Dinâmica do rendimento
Para chegar a esse cálculo, o IBGE considera a soma de todas as entradas financeiras dos integrantes do domicílio, incluindo salários, bônus, aposentadorias, pensões, benefícios sociais, rendas de aluguéis e aplicações financeiras, dividindo o valor total pelo número de moradores. Segundo o analista da pesquisa, Gustavo Geaquinto Fontes, o mercado de trabalho foi o principal motor desse avanço, impulsionado pelos baixos índices de desemprego registrados no ano passado e pelos reajustes no salário mínimo.
Desigualdade regional
O levantamento aponta disparidades regionais significativas no país. O Distrito Federal lidera o ranking com uma renda média de R$ 4.401, seguido por São Paulo (R$ 2.862) e Rio Grande do Sul (R$ 2.772). Na outra ponta, o Maranhão apresenta o menor valor médio, com R$ 1.231. Por regiões, o Sul detém a maior média nacional (R$ 2.734), enquanto o Nordeste concentra o menor rendimento per capita, com R$ 1.470.
Fontes de renda e programas sociais
A maior parte da receita familiar, 75,1%, provém do trabalho. O restante, 24,9%, deriva de outras fontes, como aposentadorias e pensões, que representam 16,4% do total. O Nordeste destoa da média nacional ao apresentar uma dependência maior de fontes externas ao mercado de trabalho, com 32,6% do orçamento vindo dessas origens, incluindo uma parcela de 8,8% proveniente de programas sociais do governo, o maior índice entre as regiões brasileiras.
Perfil individual e demografia
Em 2025, o Brasil alcançou o recorde de 143 milhões de pessoas com algum tipo de rendimento, o que corresponde a 67,2% da população.
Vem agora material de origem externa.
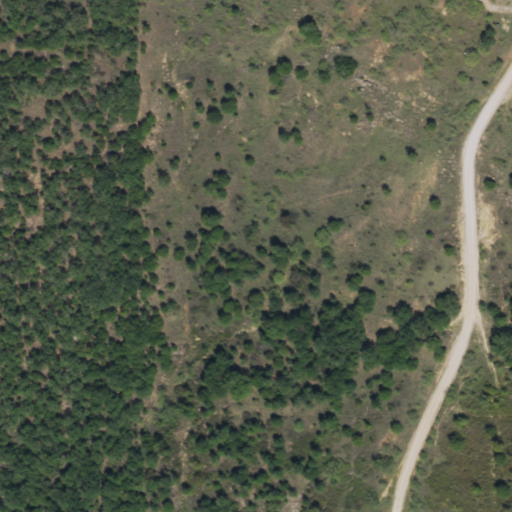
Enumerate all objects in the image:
road: (477, 301)
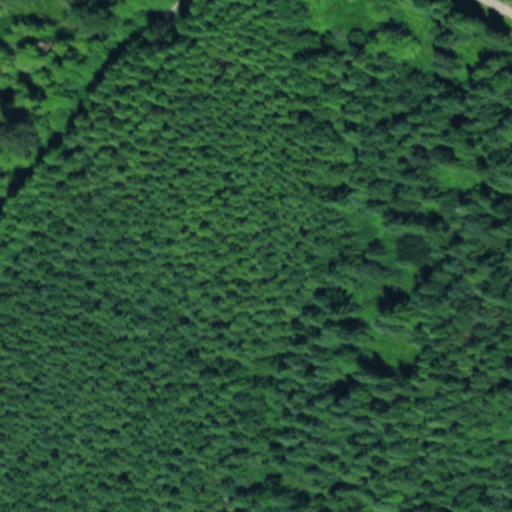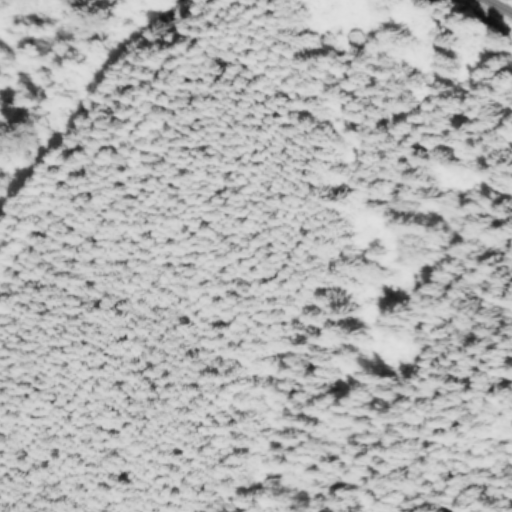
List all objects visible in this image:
road: (219, 25)
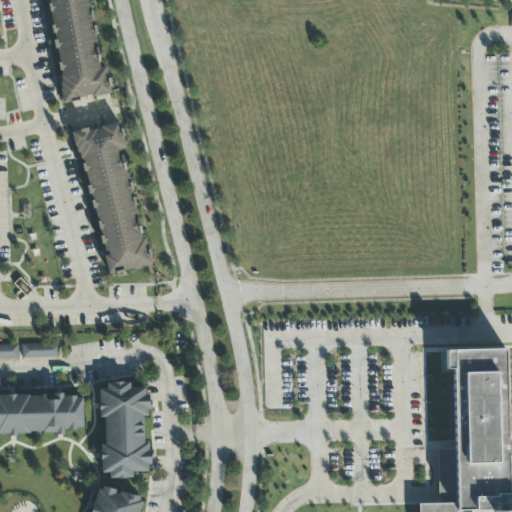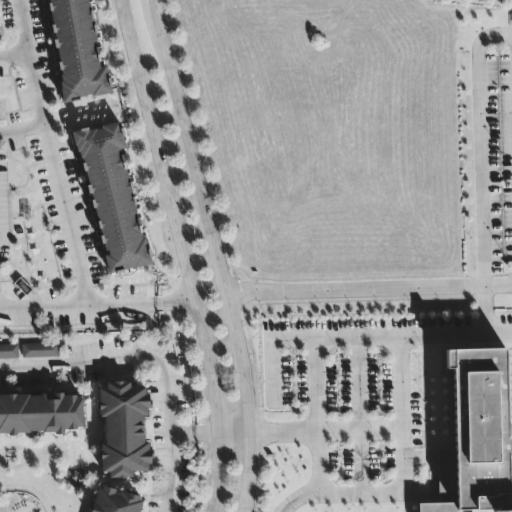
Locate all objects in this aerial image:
building: (76, 51)
road: (14, 52)
road: (22, 128)
road: (480, 148)
road: (52, 154)
building: (111, 197)
road: (184, 254)
road: (219, 254)
road: (370, 289)
road: (175, 305)
road: (77, 308)
road: (483, 324)
road: (352, 337)
building: (39, 351)
building: (8, 352)
road: (140, 353)
road: (403, 383)
parking lot: (365, 397)
building: (40, 415)
building: (123, 430)
building: (476, 430)
road: (235, 433)
building: (476, 437)
road: (313, 450)
road: (404, 458)
road: (166, 473)
building: (114, 502)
O número de brasileiros recebendo aposentadorias e pensões atingiu 13,8%, patamar mais alto da série histórica, refletindo o processo de envelhecimento populacional. Simultaneamente, cerca de 18 milhões de famílias, ou 22,7% dos domicílios, foram beneficiadas por programas sociais governamentais ao longo do ano.
Concentração e ganhos reais
Apesar da alta generalizada, a desigualdade permanece evidente. O rendimento dos 10% mais ricos da população é 13,8 vezes superior ao dos 40% mais pobres. Ainda assim, o ganho real foi consolidado em diversas frentes: o rendimento médio individual do trabalho subiu 5,7%, atingindo R$ 3.560, enquanto a média considerando todas as fontes de renda alcançou R$ 3.367, uma expansão de 5,4% acima da inflação anual.